We woke to the fog horn groaning out a two-toned warning over Lake Superior. I chanted along with it, as we made hot coco and pancakes, dry under the pavilion of traps Dad had engineered over the campsite. “Dan-Ger, Dan-Ger, Land Here, Dan-Ger, Dan-G …” My sister’s eyes narrowed, I stop, teasing accomplished.
Dad drove us safely through poor visibility, 20 miles of highway and 7 along a twisting dirt track to the parking area. We walked down the path, four abreast, laughing at inside family jokes, fanning the air in vain attempts to improve the view of shrouded tree-trunks .
The abandoned houses’ silver-grey wood melted out of murkiness into reality. My sister’s clear voice, rose. “The ghost town of Gargantua was abandoned around 1960, when the fish ran out. People immediately left, some abandoned their belongings.”
We wandered through shifting cloud, past rock foundations with sodden cinders from BBQs. peering in broken-out windows, running fingers along the rough rickety walls of once houses, counting collapsed rooves. Our feet lead us down the shore where a dock rested on the rocky beach, long ago washed ashore by years of Superior’s winter storms.
On a rain-poncho covered driftwood tree we sat, like starlings on a phone wire, eating lunch in silent companionship.

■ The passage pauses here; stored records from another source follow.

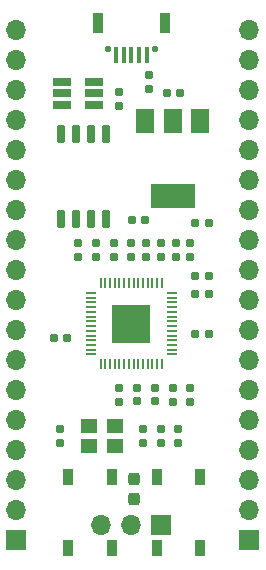
<source format=gbr>
%TF.GenerationSoftware,KiCad,Pcbnew,(6.0.6)*%
%TF.CreationDate,2022-06-27T18:40:53+02:00*%
%TF.ProjectId,rp2040-mini,72703230-3430-42d6-9d69-6e692e6b6963,rev?*%
%TF.SameCoordinates,Original*%
%TF.FileFunction,Soldermask,Top*%
%TF.FilePolarity,Negative*%
%FSLAX46Y46*%
G04 Gerber Fmt 4.6, Leading zero omitted, Abs format (unit mm)*
G04 Created by KiCad (PCBNEW (6.0.6)) date 2022-06-27 18:40:53*
%MOMM*%
%LPD*%
G01*
G04 APERTURE LIST*
G04 Aperture macros list*
%AMRoundRect*
0 Rectangle with rounded corners*
0 $1 Rounding radius*
0 $2 $3 $4 $5 $6 $7 $8 $9 X,Y pos of 4 corners*
0 Add a 4 corners polygon primitive as box body*
4,1,4,$2,$3,$4,$5,$6,$7,$8,$9,$2,$3,0*
0 Add four circle primitives for the rounded corners*
1,1,$1+$1,$2,$3*
1,1,$1+$1,$4,$5*
1,1,$1+$1,$6,$7*
1,1,$1+$1,$8,$9*
0 Add four rect primitives between the rounded corners*
20,1,$1+$1,$2,$3,$4,$5,0*
20,1,$1+$1,$4,$5,$6,$7,0*
20,1,$1+$1,$6,$7,$8,$9,0*
20,1,$1+$1,$8,$9,$2,$3,0*%
G04 Aperture macros list end*
%ADD10RoundRect,0.160000X0.160000X-0.197500X0.160000X0.197500X-0.160000X0.197500X-0.160000X-0.197500X0*%
%ADD11RoundRect,0.155000X0.155000X-0.212500X0.155000X0.212500X-0.155000X0.212500X-0.155000X-0.212500X0*%
%ADD12R,1.560000X0.650000*%
%ADD13RoundRect,0.225000X0.225000X-0.475000X0.225000X0.475000X-0.225000X0.475000X-0.225000X-0.475000X0*%
%ADD14RoundRect,0.050000X-0.387500X-0.050000X0.387500X-0.050000X0.387500X0.050000X-0.387500X0.050000X0*%
%ADD15RoundRect,0.050000X-0.050000X-0.387500X0.050000X-0.387500X0.050000X0.387500X-0.050000X0.387500X0*%
%ADD16R,3.200000X3.200000*%
%ADD17R,1.500000X2.000000*%
%ADD18R,3.800000X2.000000*%
%ADD19RoundRect,0.150000X-0.150000X0.650000X-0.150000X-0.650000X0.150000X-0.650000X0.150000X0.650000X0*%
%ADD20RoundRect,0.155000X-0.155000X0.212500X-0.155000X-0.212500X0.155000X-0.212500X0.155000X0.212500X0*%
%ADD21R,0.400000X1.350000*%
%ADD22R,0.900000X1.700000*%
%ADD23C,0.550000*%
%ADD24R,1.700000X1.700000*%
%ADD25O,1.700000X1.700000*%
%ADD26RoundRect,0.155000X-0.212500X-0.155000X0.212500X-0.155000X0.212500X0.155000X-0.212500X0.155000X0*%
%ADD27RoundRect,0.160000X-0.160000X0.197500X-0.160000X-0.197500X0.160000X-0.197500X0.160000X0.197500X0*%
%ADD28R,1.400000X1.200000*%
%ADD29RoundRect,0.155000X0.212500X0.155000X-0.212500X0.155000X-0.212500X-0.155000X0.212500X-0.155000X0*%
%ADD30RoundRect,0.237500X-0.237500X0.287500X-0.237500X-0.287500X0.237500X-0.287500X0.237500X0.287500X0*%
G04 APERTURE END LIST*
D10*
%TO.C,R5*%
X82000000Y-66597500D03*
X82000000Y-65402500D03*
%TD*%
D11*
%TO.C,C12*%
X82250000Y-54317500D03*
X82250000Y-53182500D03*
%TD*%
D12*
%TO.C,U2*%
X72650000Y-39550000D03*
X72650000Y-40500000D03*
X72650000Y-41450000D03*
X75350000Y-41450000D03*
X75350000Y-40500000D03*
X75350000Y-39550000D03*
%TD*%
D11*
%TO.C,C10*%
X78500000Y-54317500D03*
X78500000Y-53182500D03*
%TD*%
D13*
%TO.C,SW1*%
X73150000Y-79000000D03*
X73150000Y-73000000D03*
X76850000Y-79000000D03*
X76850000Y-73000000D03*
%TD*%
%TO.C,SW2*%
X80650000Y-79000000D03*
X80650000Y-73000000D03*
X84350000Y-79000000D03*
X84350000Y-73000000D03*
%TD*%
D14*
%TO.C,U1*%
X75062500Y-57400000D03*
X75062500Y-57800000D03*
X75062500Y-58200000D03*
X75062500Y-58600000D03*
X75062500Y-59000000D03*
X75062500Y-59400000D03*
X75062500Y-59800000D03*
X75062500Y-60200000D03*
X75062500Y-60600000D03*
X75062500Y-61000000D03*
X75062500Y-61400000D03*
X75062500Y-61800000D03*
X75062500Y-62200000D03*
X75062500Y-62600000D03*
D15*
X75900000Y-63437500D03*
X76300000Y-63437500D03*
X76700000Y-63437500D03*
X77100000Y-63437500D03*
X77500000Y-63437500D03*
X77900000Y-63437500D03*
X78300000Y-63437500D03*
X78700000Y-63437500D03*
X79100000Y-63437500D03*
X79500000Y-63437500D03*
X79900000Y-63437500D03*
X80300000Y-63437500D03*
X80700000Y-63437500D03*
X81100000Y-63437500D03*
D14*
X81937500Y-62600000D03*
X81937500Y-62200000D03*
X81937500Y-61800000D03*
X81937500Y-61400000D03*
X81937500Y-61000000D03*
X81937500Y-60600000D03*
X81937500Y-60200000D03*
X81937500Y-59800000D03*
X81937500Y-59400000D03*
X81937500Y-59000000D03*
X81937500Y-58600000D03*
X81937500Y-58200000D03*
X81937500Y-57800000D03*
X81937500Y-57400000D03*
D15*
X81100000Y-56562500D03*
X80700000Y-56562500D03*
X80300000Y-56562500D03*
X79900000Y-56562500D03*
X79500000Y-56562500D03*
X79100000Y-56562500D03*
X78700000Y-56562500D03*
X78300000Y-56562500D03*
X77900000Y-56562500D03*
X77500000Y-56562500D03*
X77100000Y-56562500D03*
X76700000Y-56562500D03*
X76300000Y-56562500D03*
X75900000Y-56562500D03*
D16*
X78500000Y-60000000D03*
%TD*%
D17*
%TO.C,U3*%
X84300000Y-42850000D03*
D18*
X82000000Y-49150000D03*
D17*
X82000000Y-42850000D03*
X79700000Y-42850000D03*
%TD*%
D19*
%TO.C,U4*%
X76405000Y-43900000D03*
X75135000Y-43900000D03*
X73865000Y-43900000D03*
X72595000Y-43900000D03*
X72595000Y-51100000D03*
X73865000Y-51100000D03*
X75135000Y-51100000D03*
X76405000Y-51100000D03*
%TD*%
D10*
%TO.C,R3*%
X83500000Y-66597500D03*
X83500000Y-65402500D03*
%TD*%
D20*
%TO.C,C6*%
X79500000Y-68932500D03*
X79500000Y-70067500D03*
%TD*%
D21*
%TO.C,J3*%
X79800000Y-37225000D03*
X79150000Y-37225000D03*
X78500000Y-37225000D03*
X77850000Y-37225000D03*
X77200000Y-37225000D03*
D22*
X75675000Y-34550000D03*
D23*
X76500000Y-36700000D03*
X80500000Y-36700000D03*
D22*
X81325000Y-34550000D03*
%TD*%
D24*
%TO.C,J1*%
X68775000Y-78275000D03*
D25*
X68775000Y-75735000D03*
X68775000Y-73195000D03*
X68775000Y-70655000D03*
X68775000Y-68115000D03*
X68775000Y-65575000D03*
X68775000Y-63035000D03*
X68775000Y-60495000D03*
X68775000Y-57955000D03*
X68775000Y-55415000D03*
X68775000Y-52875000D03*
X68775000Y-50335000D03*
X68775000Y-47795000D03*
X68775000Y-45255000D03*
X68775000Y-42715000D03*
X68775000Y-40175000D03*
X68775000Y-37635000D03*
X68775000Y-35095000D03*
%TD*%
D26*
%TO.C,C1*%
X83932500Y-56000000D03*
X85067500Y-56000000D03*
%TD*%
%TO.C,C16*%
X78532500Y-51250000D03*
X79667500Y-51250000D03*
%TD*%
D27*
%TO.C,R2*%
X81000000Y-53152500D03*
X81000000Y-54347500D03*
%TD*%
D10*
%TO.C,R6*%
X82500000Y-70097500D03*
X82500000Y-68902500D03*
%TD*%
%TO.C,R1*%
X81000000Y-70097500D03*
X81000000Y-68902500D03*
%TD*%
D11*
%TO.C,C2*%
X83500000Y-54317500D03*
X83500000Y-53182500D03*
%TD*%
D20*
%TO.C,C7*%
X79000000Y-65432500D03*
X79000000Y-66567500D03*
%TD*%
D26*
%TO.C,C14*%
X81500000Y-40500000D03*
X82635000Y-40500000D03*
%TD*%
D28*
%TO.C,Y1*%
X77100000Y-68650000D03*
X74900000Y-68650000D03*
X74900000Y-70350000D03*
X77100000Y-70350000D03*
%TD*%
D27*
%TO.C,R4*%
X79750000Y-53152500D03*
X79750000Y-54347500D03*
%TD*%
D24*
%TO.C,J2*%
X88500000Y-78275000D03*
D25*
X88500000Y-75735000D03*
X88500000Y-73195000D03*
X88500000Y-70655000D03*
X88500000Y-68115000D03*
X88500000Y-65575000D03*
X88500000Y-63035000D03*
X88500000Y-60495000D03*
X88500000Y-57955000D03*
X88500000Y-55415000D03*
X88500000Y-52875000D03*
X88500000Y-50335000D03*
X88500000Y-47795000D03*
X88500000Y-45255000D03*
X88500000Y-42715000D03*
X88500000Y-40175000D03*
X88500000Y-37635000D03*
X88500000Y-35095000D03*
%TD*%
D26*
%TO.C,C4*%
X83932500Y-57500000D03*
X85067500Y-57500000D03*
%TD*%
D11*
%TO.C,C8*%
X77000000Y-54317500D03*
X77000000Y-53182500D03*
%TD*%
D27*
%TO.C,R7*%
X77500000Y-40402500D03*
X77500000Y-41597500D03*
%TD*%
D11*
%TO.C,C11*%
X75500000Y-54317500D03*
X75500000Y-53182500D03*
%TD*%
D10*
%TO.C,R8*%
X77500000Y-66597500D03*
X77500000Y-65402500D03*
%TD*%
D29*
%TO.C,C17*%
X73067500Y-61200000D03*
X71932500Y-61200000D03*
%TD*%
D30*
%TO.C,D1*%
X78750000Y-73125000D03*
X78750000Y-74875000D03*
%TD*%
D11*
%TO.C,C3*%
X74000000Y-54317500D03*
X74000000Y-53182500D03*
%TD*%
D27*
%TO.C,FB1*%
X80000000Y-38902500D03*
X80000000Y-40097500D03*
%TD*%
D20*
%TO.C,C9*%
X80500000Y-65432500D03*
X80500000Y-66567500D03*
%TD*%
D26*
%TO.C,C15*%
X83932500Y-51460000D03*
X85067500Y-51460000D03*
%TD*%
%TO.C,C13*%
X83932500Y-60900000D03*
X85067500Y-60900000D03*
%TD*%
D20*
%TO.C,C5*%
X72500000Y-68932500D03*
X72500000Y-70067500D03*
%TD*%
D24*
%TO.C,DEBUG*%
X81025000Y-77000000D03*
D25*
X78485000Y-77000000D03*
X75945000Y-77000000D03*
%TD*%
M02*

</source>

The fog shifted in layers of white, giving momentary glimpses: steel-blue water, blinding defuse light of thinning clouds, darkness of momentary twilight. With a sift of wind a patch opened from above, revealing a peep-hole into a blue cathedral sky.
My father has become a ghost town. Dementia turns one memory after another into abandoned buildings, leaving us staring at empty foundations and counting collapsed roves – memorials of loss. Here his personality started to fade. There he stopped driving. Here he phoned me the last time without help. There the frustrated violence started. Here he forgot my name.
Here his mind floats in the fog of forgotten memory, leaving us on the shore. We wrap arms around each other, standing strong together. As our worried eyes strain for a glimpse of him, we are comforted by the touch of family. The wind shifts, a shaft of sunlight cuts through fog and he is almost on shore. He smiles, recognizes, laughs with us. Just as quickly clouds fill the gap and he drifts back into grey oblivion.
One day he will not return.
In the distance, the lighthouse’s beam cut through the darkness and the fog horn warns boats away from the fog-shrouded rocky coastline. Dan-Ger, Dan-Ger, land here. Danger.